The reading scheme is split into sets of colour coded books with ten books in each set. They are designed to become progressively more challenging, with a carefully selected number of digraphs and blends in each book. Each story also has a few 'sight words' that are repeated in the sentences throughout. The books are available in full colour but I bought the black and white versions, which come in at around 75pence per book.
I went through and listed the new sounds and sight words in each story, in order that I could provide corresponding activities and worksheets to prepare and reinforce the new digraphs and blends. For example, set one story one (pictured) has 'sh', 'th', 'ck', 'ng' and 'nk', and the sight words 'the' and 'your'.
I had prepared word lists for the 'blue series' in the Montessori curriculum a few months ago, and was able to use these lists now to make reading activities for each sound. (The blue series posts can be found in the August 2010 archives.) I adapted these word wheels by putting white stickers over the pre-printed letters and writing my own lists around the outside edges, with the beginning blends of 'sh', 'th' and so on on the top wheel. Eve loves using these.... a bit gimmicky but hey if it meets the needs of the child, I think Montessori would have been all for it!
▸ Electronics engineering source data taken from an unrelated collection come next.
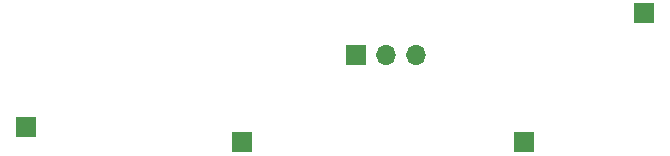
<source format=gbr>
%TF.GenerationSoftware,KiCad,Pcbnew,(6.0.8)*%
%TF.CreationDate,2022-10-18T22:39:30+02:00*%
%TF.ProjectId,test_project_1,74657374-5f70-4726-9f6a-6563745f312e,rev?*%
%TF.SameCoordinates,Original*%
%TF.FileFunction,Soldermask,Bot*%
%TF.FilePolarity,Negative*%
%FSLAX46Y46*%
G04 Gerber Fmt 4.6, Leading zero omitted, Abs format (unit mm)*
G04 Created by KiCad (PCBNEW (6.0.8)) date 2022-10-18 22:39:30*
%MOMM*%
%LPD*%
G01*
G04 APERTURE LIST*
%ADD10R,1.700000X1.700000*%
%ADD11O,1.700000X1.700000*%
G04 APERTURE END LIST*
D10*
%TO.C,J_N7*%
X159004000Y-95504000D03*
%TD*%
%TO.C,J_N1*%
X124968000Y-106426000D03*
%TD*%
%TO.C,J_P2*%
X106680000Y-105156000D03*
%TD*%
%TO.C,J_P8*%
X148844000Y-106426000D03*
%TD*%
D11*
%TO.C,J1*%
X139700000Y-99060000D03*
X137160000Y-99060000D03*
D10*
X134620000Y-99060000D03*
%TD*%
M02*

</source>
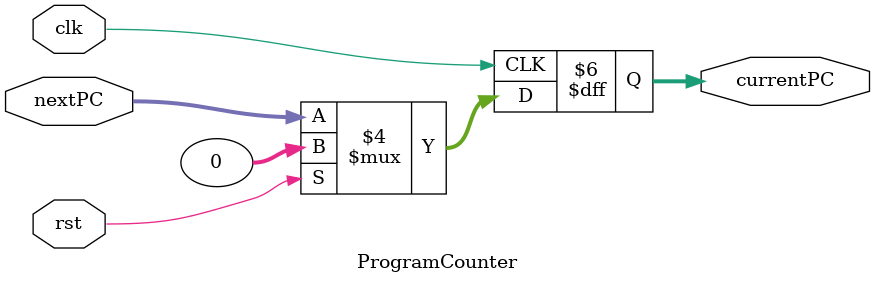
<source format=v>
`timescale 1ns / 1ps


module ProgramCounter(input wire clk, input wire rst, input wire [31:0] nextPC,
                      output reg [31:0] currentPC
    );
    
    always@(posedge clk) begin
       if(rst == 1) begin 
            currentPC <= 0;
        end
        else begin
            currentPC <= nextPC;
        end
    end
   
endmodule

</source>
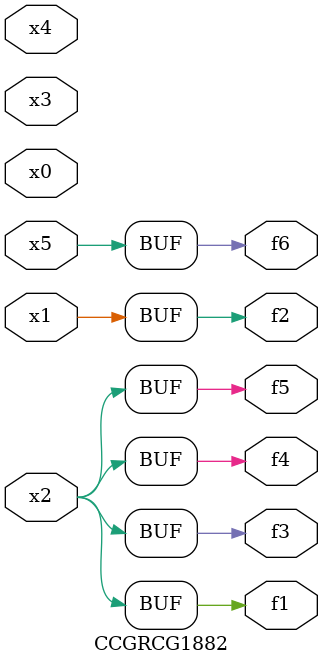
<source format=v>
module CCGRCG1882(
	input x0, x1, x2, x3, x4, x5,
	output f1, f2, f3, f4, f5, f6
);
	assign f1 = x2;
	assign f2 = x1;
	assign f3 = x2;
	assign f4 = x2;
	assign f5 = x2;
	assign f6 = x5;
endmodule

</source>
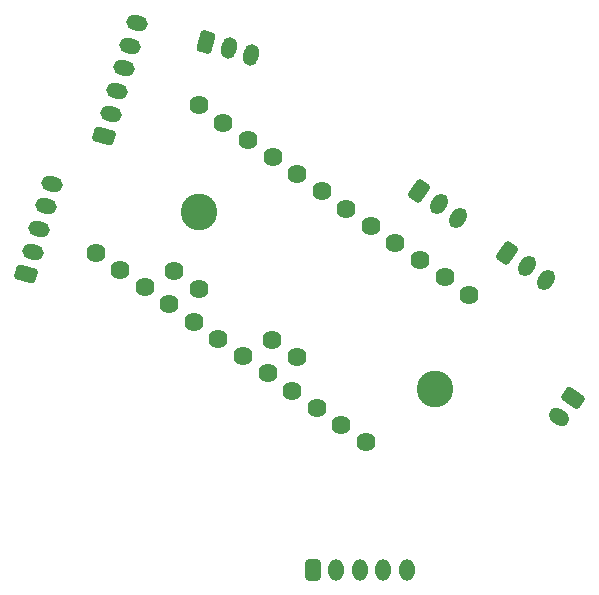
<source format=gbr>
%TF.GenerationSoftware,KiCad,Pcbnew,(6.0.9)*%
%TF.CreationDate,2023-01-28T00:17:32-09:00*%
%TF.ProjectId,HOTAS_Throttle Inner Grip,484f5441-535f-4546-9872-6f74746c6520,rev?*%
%TF.SameCoordinates,Original*%
%TF.FileFunction,Soldermask,Bot*%
%TF.FilePolarity,Negative*%
%FSLAX46Y46*%
G04 Gerber Fmt 4.6, Leading zero omitted, Abs format (unit mm)*
G04 Created by KiCad (PCBNEW (6.0.9)) date 2023-01-28 00:17:32*
%MOMM*%
%LPD*%
G01*
G04 APERTURE LIST*
G04 Aperture macros list*
%AMRoundRect*
0 Rectangle with rounded corners*
0 $1 Rounding radius*
0 $2 $3 $4 $5 $6 $7 $8 $9 X,Y pos of 4 corners*
0 Add a 4 corners polygon primitive as box body*
4,1,4,$2,$3,$4,$5,$6,$7,$8,$9,$2,$3,0*
0 Add four circle primitives for the rounded corners*
1,1,$1+$1,$2,$3*
1,1,$1+$1,$4,$5*
1,1,$1+$1,$6,$7*
1,1,$1+$1,$8,$9*
0 Add four rect primitives between the rounded corners*
20,1,$1+$1,$2,$3,$4,$5,0*
20,1,$1+$1,$4,$5,$6,$7,0*
20,1,$1+$1,$6,$7,$8,$9,0*
20,1,$1+$1,$8,$9,$2,$3,0*%
%AMHorizOval*
0 Thick line with rounded ends*
0 $1 width*
0 $2 $3 position (X,Y) of the first rounded end (center of the circle)*
0 $4 $5 position (X,Y) of the second rounded end (center of the circle)*
0 Add line between two ends*
20,1,$1,$2,$3,$4,$5,0*
0 Add two circle primitives to create the rounded ends*
1,1,$1,$2,$3*
1,1,$1,$4,$5*%
G04 Aperture macros list end*
%ADD10C,1.624000*%
%ADD11HorizOval,1.300000X-0.264347X0.075800X0.264347X-0.075800X0*%
%ADD12RoundRect,0.299999X0.504316X-0.508716X0.697263X0.164169X-0.504316X0.508716X-0.697263X-0.164169X0*%
%ADD13HorizOval,1.300000X-0.157734X-0.225267X0.157734X0.225267X0*%
%ADD14RoundRect,0.299999X-0.645190X-0.311219X-0.071782X-0.712723X0.645190X0.311219X0.071782X0.712723X0*%
%ADD15HorizOval,1.300000X-0.075800X-0.264347X0.075800X0.264347X0*%
%ADD16RoundRect,0.299999X-0.508716X-0.504316X0.164169X-0.697263X0.508716X0.504316X-0.164169X0.697263X0*%
%ADD17O,1.300000X1.850000*%
%ADD18RoundRect,0.299999X-0.350001X-0.625001X0.350001X-0.625001X0.350001X0.625001X-0.350001X0.625001X0*%
%ADD19HorizOval,1.300000X-0.225267X0.157734X0.225267X-0.157734X0*%
%ADD20RoundRect,0.299999X-0.311219X0.645190X-0.712723X0.071782X0.311219X-0.645190X0.712723X-0.071782X0*%
%ADD21C,3.100000*%
G04 APERTURE END LIST*
D10*
%TO.C,U1*%
X93303586Y-114337408D03*
X91222939Y-112880524D03*
X84981001Y-108509872D03*
X82900355Y-107052987D03*
X99128963Y-121517149D03*
X97048317Y-120060265D03*
X94967671Y-118603381D03*
X92887024Y-117146497D03*
X90806378Y-115689612D03*
X88725732Y-114232728D03*
X86645086Y-112775844D03*
X84564440Y-111318960D03*
X82483793Y-109862076D03*
X80403147Y-108405192D03*
X78322501Y-106948307D03*
X76241855Y-105491423D03*
X84983160Y-93007546D03*
X87063806Y-94464430D03*
X89144452Y-95921314D03*
X91225098Y-97378199D03*
X93305745Y-98835083D03*
X95386391Y-100291967D03*
X97467037Y-101748851D03*
X99547683Y-103205735D03*
X101628329Y-104662619D03*
X103708976Y-106119503D03*
X105789622Y-107576388D03*
X107870268Y-109033272D03*
%TD*%
D11*
%TO.C,COM1*%
X79718374Y-86018383D03*
X79167099Y-87940906D03*
X78615824Y-89863430D03*
X78064549Y-91785953D03*
X77513275Y-93708477D03*
D12*
X76962000Y-95631000D03*
%TD*%
D13*
%TO.C,SPDBRK1*%
X114376208Y-107780506D03*
X112737904Y-106633353D03*
D14*
X111099600Y-105486200D03*
%TD*%
D15*
%TO.C,CM1*%
X89443047Y-88732549D03*
X87520523Y-88181275D03*
D16*
X85598000Y-87630000D03*
%TD*%
D11*
%TO.C,TDC/JOY1*%
X72563099Y-99624906D03*
X72011824Y-101547430D03*
X71460549Y-103469953D03*
X70909275Y-105392477D03*
D12*
X70358000Y-107315000D03*
%TD*%
D17*
%TO.C,J2/OUTPUT*%
X102615000Y-132334000D03*
X100615000Y-132334000D03*
X98615000Y-132334000D03*
X96615000Y-132334000D03*
D18*
X94615000Y-132334000D03*
%TD*%
D19*
%TO.C,CAGE1*%
X115515047Y-119418104D03*
D20*
X116662200Y-117779800D03*
%TD*%
D13*
%TO.C,ANT1*%
X106917560Y-102531539D03*
X105279256Y-101384386D03*
D14*
X103640952Y-100237233D03*
%TD*%
D21*
%TO.C,H1*%
X105000000Y-117000000D03*
%TD*%
%TO.C,H4*%
X85000000Y-102000000D03*
%TD*%
M02*

</source>
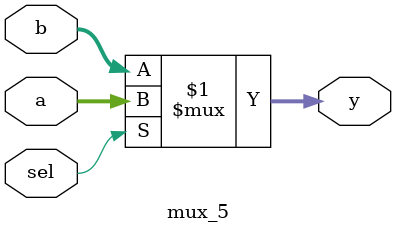
<source format=v>
`timescale 1ns / 1ps


module mux_5(
    input [4:0] a,
    input [4:0] b,
    input sel,
    output [4:0] y
);
    assign y = sel ? a : b;
endmodule
</source>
I have also searched out some worksheets from various websites that I sorted out into an order for Eve to do a few each day to reinforce the new sound. Worksheets are a new venture for us. As Eve learned cursive writing, I had always 'written off' (excuse the pun!) worksheet and resources sites as nearly all the printables were in print rather than cursive. Lately though, Eve has become able to distinguish between the two quite happily. She will read print then write the same word in cursive, so I looked again at what was available and I was pleasantly surprised. I have always been very careful to present only phonetically decodable words to Eve and to use 'English' words that she will be able to recognise and match to pictures. For example, sheets that used a word such as 'wash' would have hit the 'cutting room floor' so to speak! Recently though as Eve becomes more mature, I have been able to explain that some words change the sounds of the letters and 'wash' is one of them, and that in other countries such as America, people use other words for things, such as 'trash' for 'rubbish' for instance. it seems to be another natural step in her broadening her knowledge.
I will not list each worksheet that I used specifically for 'sh' or 'th, but some general links that you may find useful if you wish to do similar!
We were using a home made movable alphabet to build words but as Eve is keen to write now, we have naturally moved on from it.
The sight words I downloaded and printed from twinkl as they do many cursive literacy resources and Eve learned to write in cursive (for the reason that she was struggling with print as all of the letters started in different places; with cursive letters they all begin at the bottom left and flow from there and she took to it like a duck to water!)
I am putting together the work for each book as we come to it and there is no set time for each book. If it begins to lose it's effectiveness I will once again re-design my approach! I hope some of this may be useful to someone!